* _What is needed_:
Locate each line in the records that contains the string "render" and copy those lines.

* _Data supplied_:
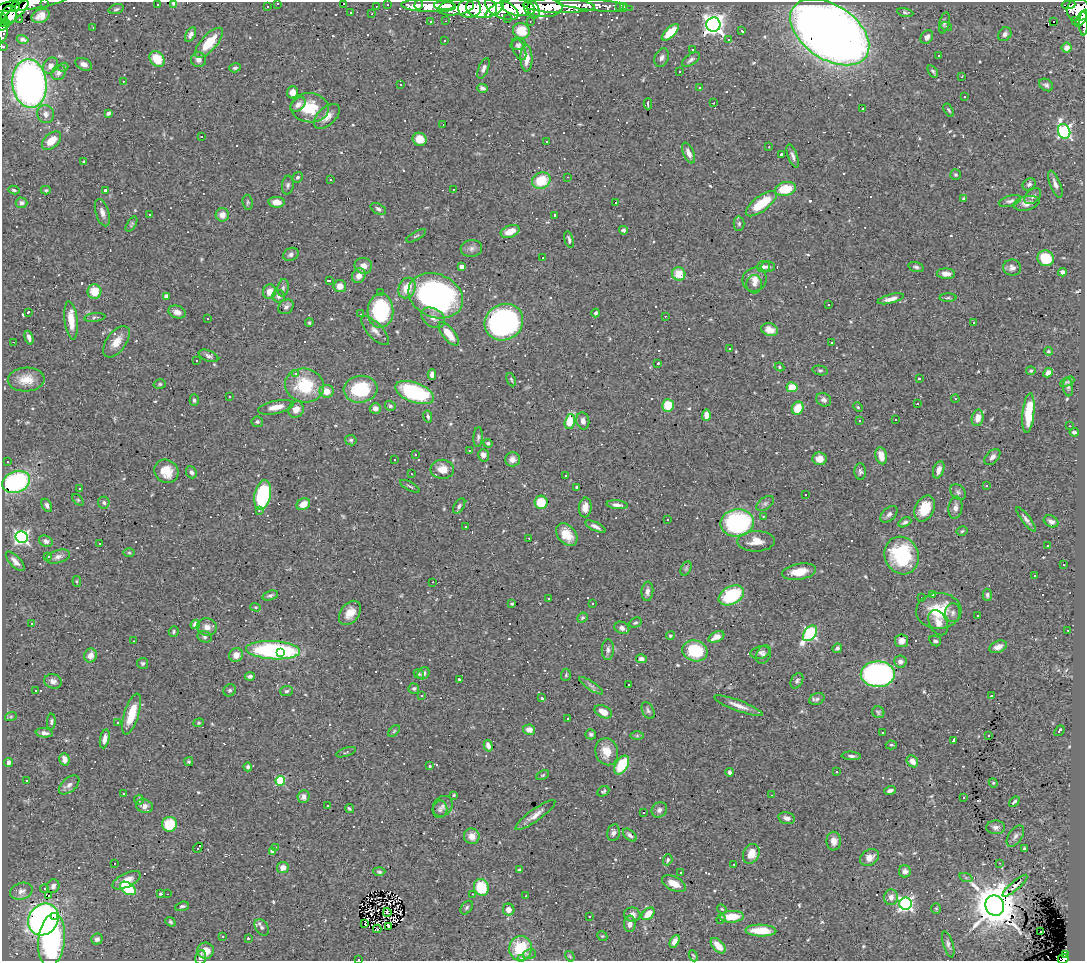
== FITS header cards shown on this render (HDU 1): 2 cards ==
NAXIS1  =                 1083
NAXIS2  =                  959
--
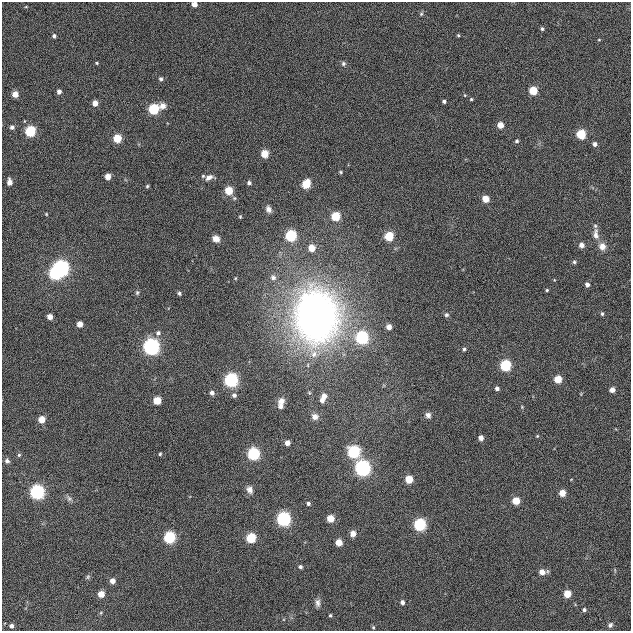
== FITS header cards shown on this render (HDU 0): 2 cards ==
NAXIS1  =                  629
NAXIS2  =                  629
---
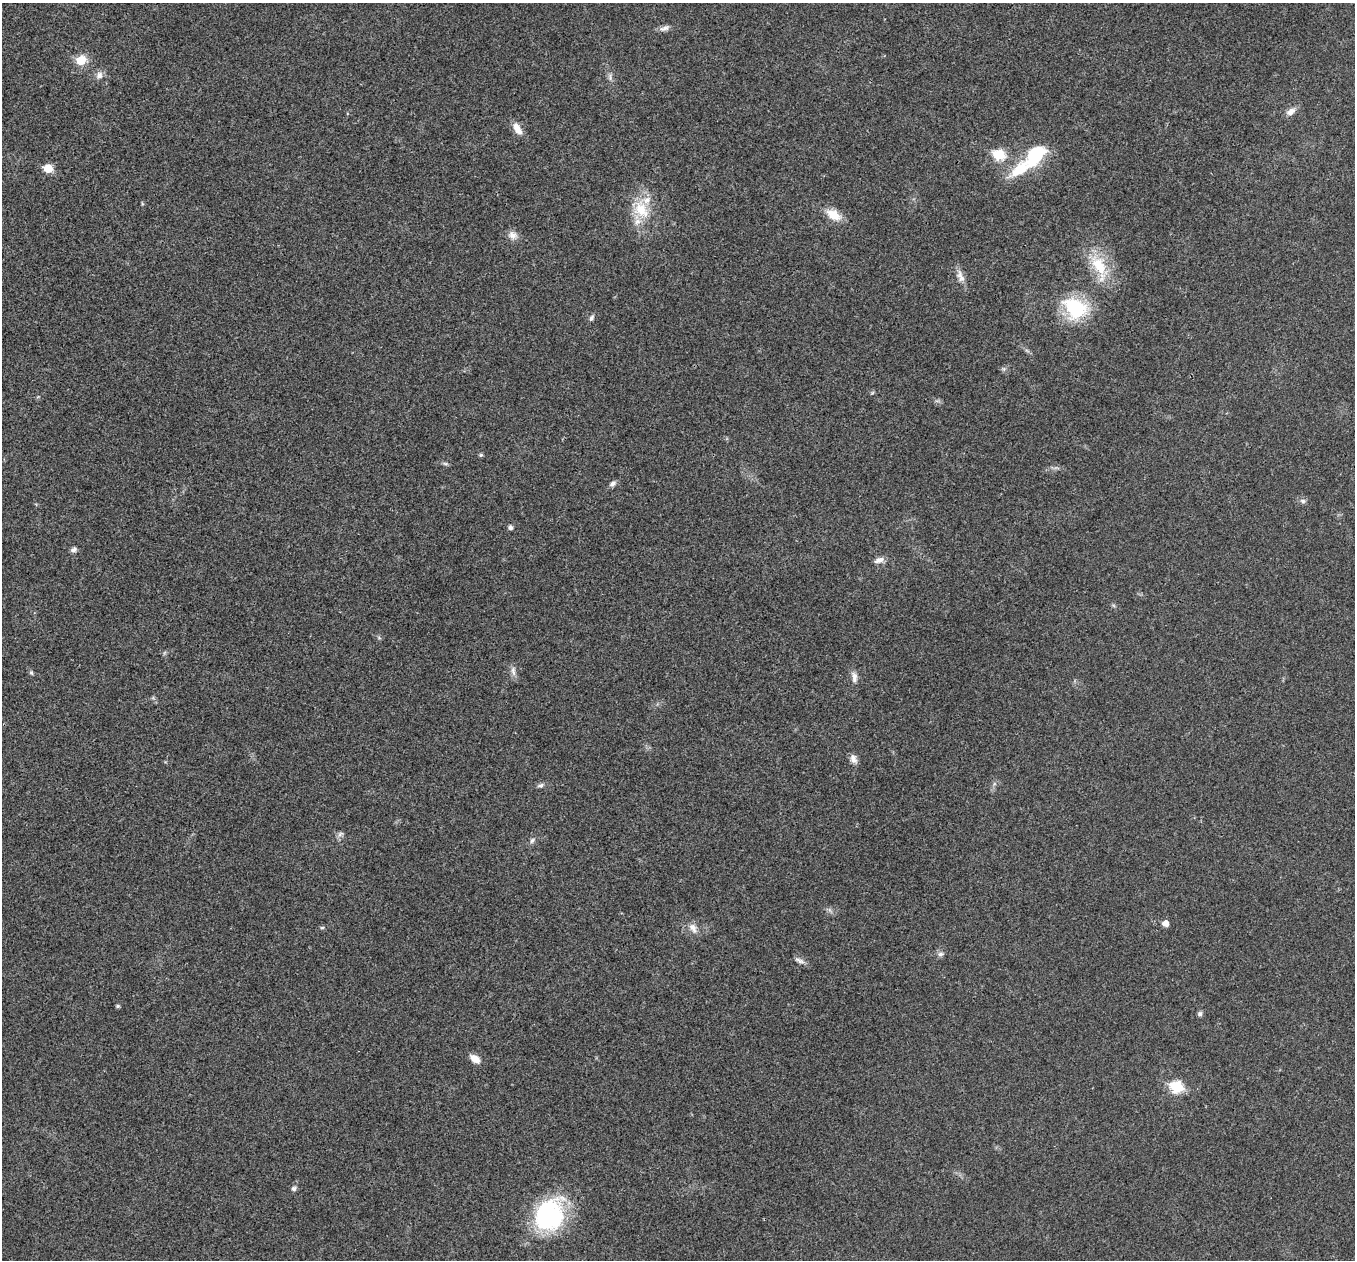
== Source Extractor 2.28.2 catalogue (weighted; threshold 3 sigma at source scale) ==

* _Response to this task_:
== FITS header cards shown on this render (HDU 1): 2 cards ==
== FITS header cards shown on this render (HDU 0): 2 cards ==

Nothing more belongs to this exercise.